In essaying so many context-specific approaches, the show – even if inadvertently – smelted figuration into a nebulous normative category, a microcosm of hyper-pluralism. This was an attitude reprised in ‘Figuratively’, the Matthew Higgs-curated, five-artist show at Wilkinson. Again, it would seem that, at this moment, to paint figuratively with vigour is credential enough. As such, idiosyncratic painting – each artist a linseed-oil-scented island – might be an artefact of the recent vogue for ‘inner worlds’, which in turn connects recent figurative art to ‘outsider art’, a sphere that Higgs has long explored, and the rolling trend of supposedly ‘insider’ artists mirroring the febrile, anxious moves of their country cousins. Here, you could lean into the Chicago- and Yale educated painter Daniel Rios Rodriguez’s folksy, pebble-bordered little canvas Rocks Off, Rocks On (2015) – celebrating a pair of apples in the brown and white tones of sauce-splashed Christmas puddings – and see the sharp ends of nail scissors spiking through the canvas, about to snip the fruits’ stems.

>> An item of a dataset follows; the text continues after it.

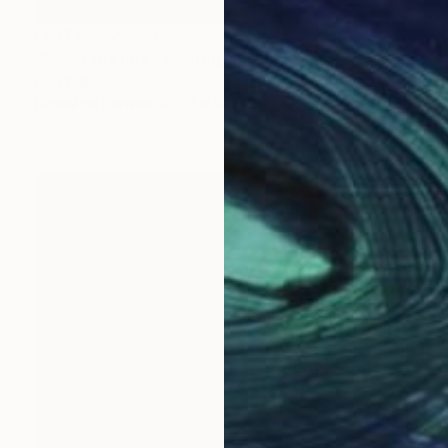
NOT AVAILABLE
"Down the line." Photograph
Ivan Ballack
Digital on Canvas
37 x 96 cm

Elsewhere, Daniel Heidkamp’s vivid, child’s-eye, plein air views of blossom trees and Frank Gehry architecture, Jane Corrigan’s violent, scrubby narratives (across three small paintings, we glimpse the fate of a hunted rabbit), and Ella Kruglyanskaya’s sassy graphic melanges of modernist figuration styles linked up only on an axis of theatrical intensity. In a second show downstairs, alongside his own appropriations of books and excised pages, Higgs presented Clive Hodgson’s mordant mixes of process-based conceptualism and wristy minimal abstraction, in which the artist’s name and the date of making are compositional rudiments. My eyes rested on Untitled (2015), a lanky grey rectangle and a squarish white block idling against dilute grape, under which Hodgson had assertively emblazoned ‘C. Hodgson’ and ‘2015’. Some gaming with connotation and deliberation was underway, but I was starting to see Laurel & Hardy and, in my peripheral vision, Higgs was breaking up the left-to-right hang with stray works by artists from ‘Figuratively’. That, everyone seemed to be insisting, is quite enough abstraction, at least for now.